Overall bank systemic risk has declined over the past six months, but continued rapid credit growth in some countries could lead to renewed deterioration over the next six months, says Fitch Ratings.

In a special report issued today, Fitch says that strengthening in a number of banking systems has reduced systemic risk in the banking sector. “Bank systemic risk has eased marginally overall in the past six months” says Richard Fox, senior director in Fitch’s Sovereign team. “Twelve banking systems have seen appreciable strengthening and the number of countries in the highest risk categories has fallen to 40 from 45, out of a total of 81 systems monitored.”

Spain and Switzerland have moved into the highest category of the Fitch Banking System Indicator, which is a measure of intrinsic banking system quality or strength. Austria and Germany also move up a category to BSI ‘B’ denoting a strong/high quality banking system. Canada is currently in the B category too. Of developed country systems, 90% are now concentrated in these top two categories.

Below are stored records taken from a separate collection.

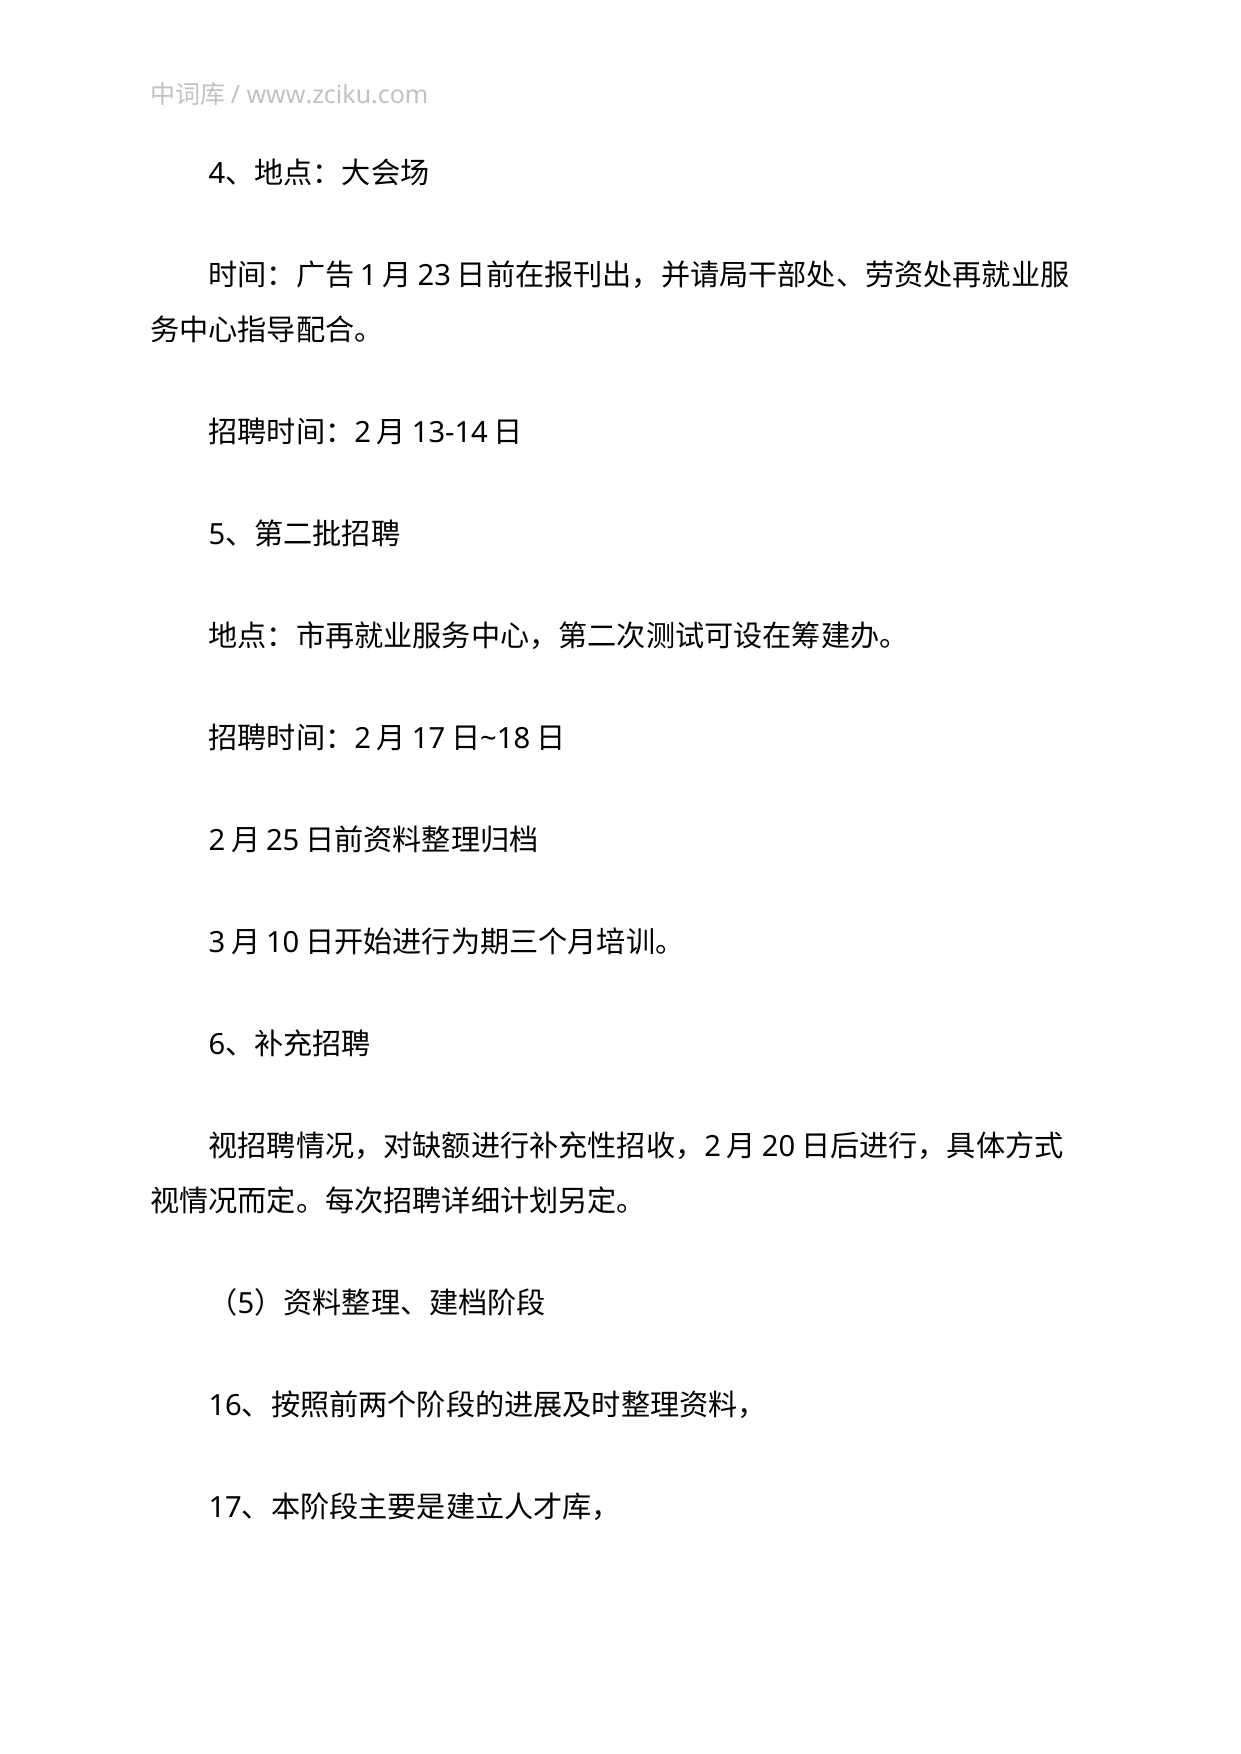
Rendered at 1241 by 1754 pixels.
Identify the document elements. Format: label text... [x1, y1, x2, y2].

text 5、第二批招聘 [150, 511, 1090, 553]
text 17、本阶段主要是建立人才库， [150, 1483, 1090, 1526]
text 2月25日前资料整理归档 [150, 816, 1090, 859]
text 招聘时间：2月13-14日 [150, 409, 1090, 451]
text 地点：市再就业服务中心，第二次测试可设在筹建办。 [150, 613, 1090, 655]
text 3月10日开始进行为期三个月培训。 [150, 918, 1090, 961]
text 视招聘情况，对缺额进行补充性招收，2月20日后进行，具体方式视情况而定。每次招聘详细计划另定。 [150, 1122, 1090, 1220]
text 招聘时间：2月17日~18日 [150, 714, 1090, 757]
text 4、地点：大会场 [150, 150, 1090, 192]
text （5）资料整理、建档阶段 [150, 1279, 1090, 1322]
text 16、按照前两个阶段的进展及时整理资料， [150, 1381, 1090, 1423]
text 时间：广告1月23日前在报刊出，并请局干部处、劳资处再就业服务中心指导配合。 [150, 252, 1090, 349]
text 6、补充招聘 [150, 1020, 1090, 1063]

Fitch reports that Japan has also improved a notch to enter the BSI ‘C’ category. Emerging market banking systems have also strengthened. Those in the BSI ‘B’ category, which rank on a par with the typical developed country system, increase to nine, with the addition of Bahrain, Czech Republic, Mexico and Qatar, the rating agency says. In addition, Brazil, Latvia and Oman move up into the ‘C’ category. However, half of all emerging market banking systems remain ‘weak’ and a further 20% ‘very weak’.

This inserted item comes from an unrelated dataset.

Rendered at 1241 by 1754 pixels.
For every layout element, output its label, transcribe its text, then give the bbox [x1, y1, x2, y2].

Macro-prudential risk is indicated by excessive lending growth when accompanied by either strong asset price appreciation and/or real exchange rate strength and is often a precursor to systemic problems. Fitch measures these risks with its Macro-Prudential Indicator.

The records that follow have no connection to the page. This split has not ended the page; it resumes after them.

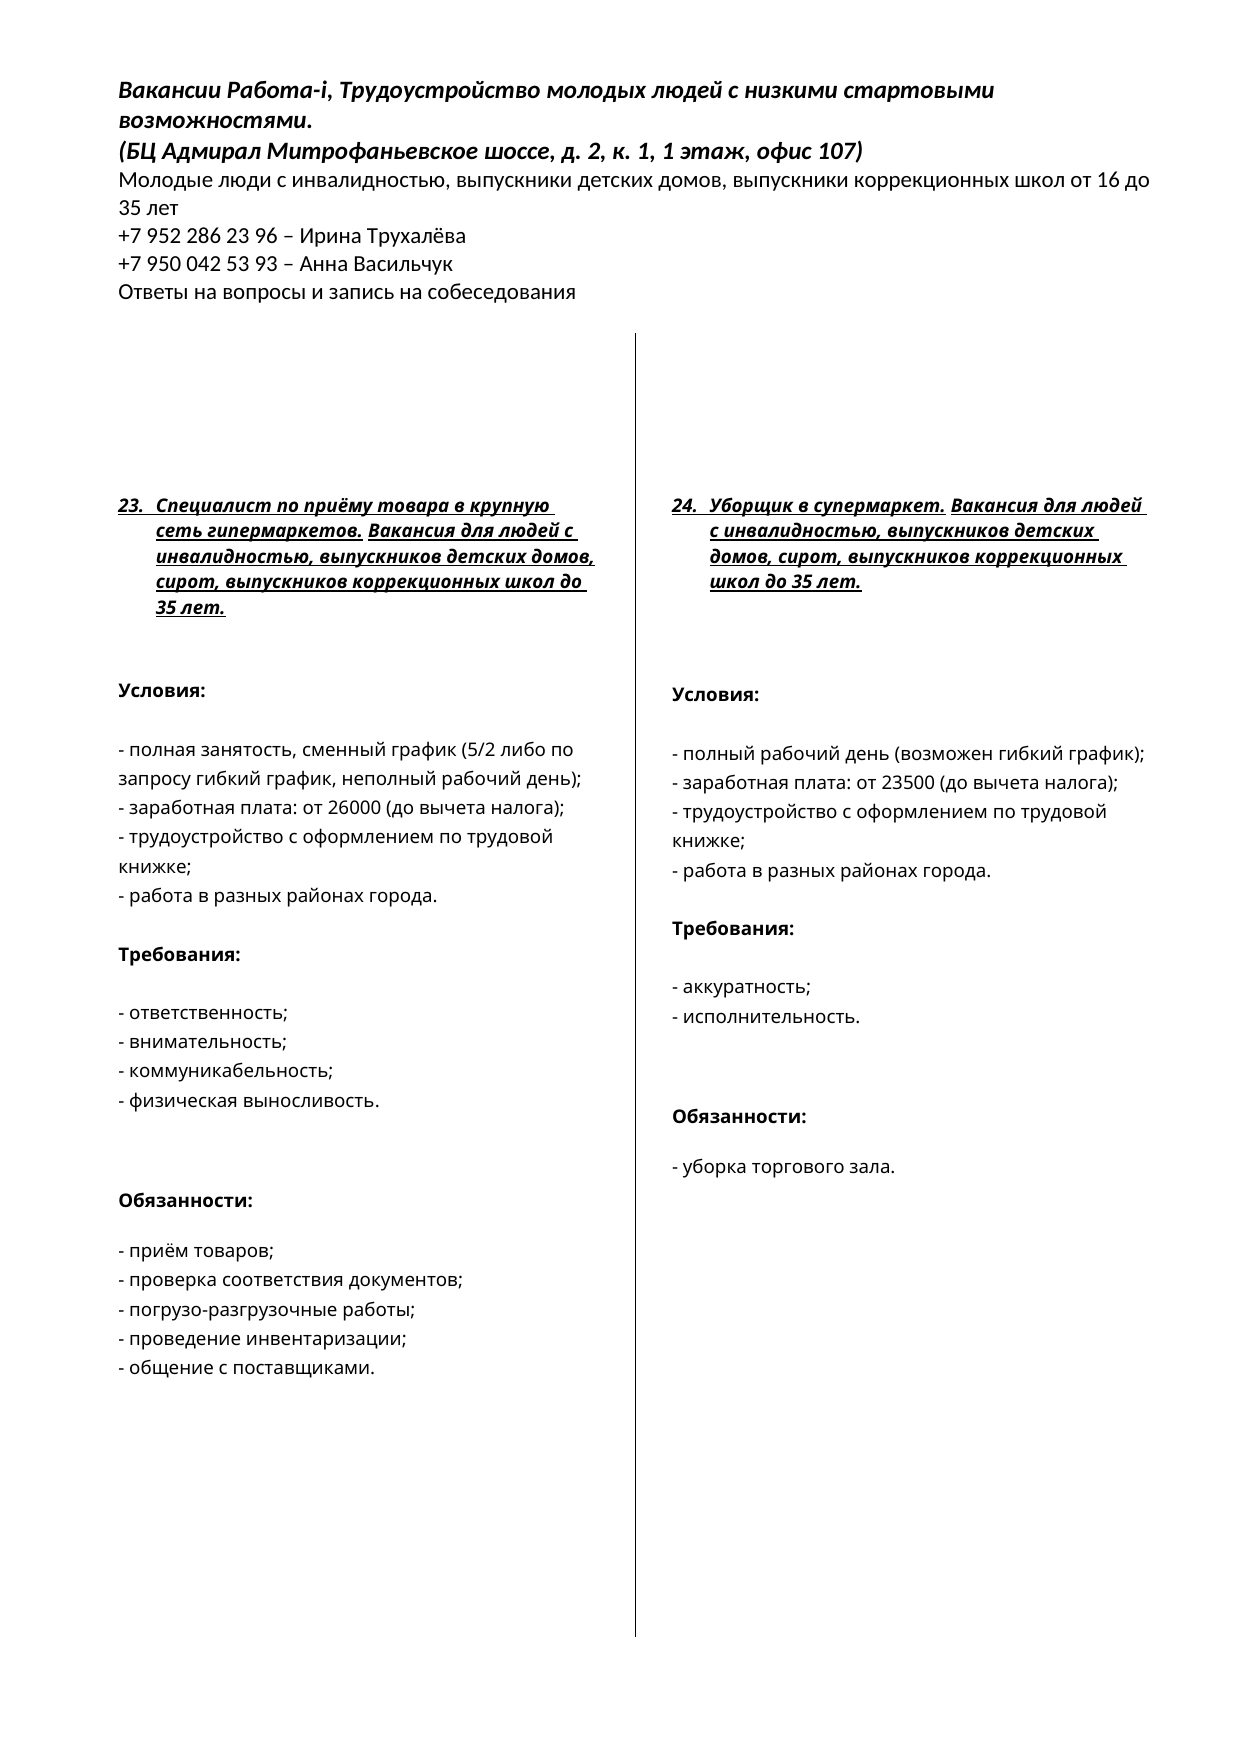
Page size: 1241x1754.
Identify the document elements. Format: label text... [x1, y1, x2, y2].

text - ответственность; - внимательность; - коммуникабельность; - физическая выносливость. [118, 999, 598, 1113]
text - полный рабочий день (возможен гибкий график); - заработная плата: от 23500 (до вычета налога); - трудоустройство с оформлением по трудовой книжке; - работа в разных районах города. [672, 740, 1152, 882]
text - аккуратность; - исполнительность. [672, 974, 1152, 1028]
list Специалист по приёму товара в крупную сеть гипермаркетов. Вакансия для людей с инвалидностью, выпускников детских домов, сирот, выпускников коррекционных школ до 35 лет. [118, 492, 598, 648]
text - приём товаров; - проверка соответствия документов; - погрузо-разгрузочные работы; - проведение инвентаризации; - общение с поставщиками. [118, 1237, 598, 1380]
text Условия: [672, 652, 1152, 707]
text Требования: [672, 915, 1152, 941]
text Обязанности: [118, 1187, 598, 1213]
text Обязанности: [672, 1103, 1152, 1129]
text - уборка торгового зала. [672, 1153, 1152, 1179]
text - полная занятость, сменный график (5/2 либо по запросу гибкий график, неполный рабочий день); - заработная плата: от 26000 (до вычета налога); - трудоустройство с оформлением по трудовой книжке; - работа в разных районах города. [118, 736, 598, 908]
text Условия: [118, 678, 598, 703]
list Уборщик в супермаркет. Вакансия для людей с инвалидностью, выпускников детских домов, сирот, выпускников коррекционных школ до 35 лет. [672, 492, 1152, 623]
text Требования: [118, 941, 598, 966]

The MPI has increased slightly since February, it says. Five countries – Austria, Czech Republic, India, Slovakia and Slovenia – move up into the “moderate risk” (MPI 2) category. But Malta and Norway move into lower risk categories. No new countries move into the highest MPI 3 category, which now contains just five countries – Azerbaijan, Iceland, Ireland, Russia and South Africa. Canada is rated in the least risky category.

The number of countries in any of the highest risk categories – BSI D or E or MPI 3 – of Fitch’s Systemic Risk Matrix has fallen to 40, with Central and Eastern Europe and Latin America accounting for over half of them.

“Macro-prudential data suggests potentially increasing stress in a number of countries, which could result in them moving into higher MPI categories in six months time,” Fitch notes. “Romania and Ukraine, both with relatively weak (BSI D) banking systems, could move into the MPI 3 category. Ecuador, France, UAE and Venezuela could move into the MPI 2 category.” However, Fitch stresses that developments to date in 2006 provide only a partial indication of possible changes. All the series on which the MPI assessment is based are volatile and notoriously difficult to forecast, it adds.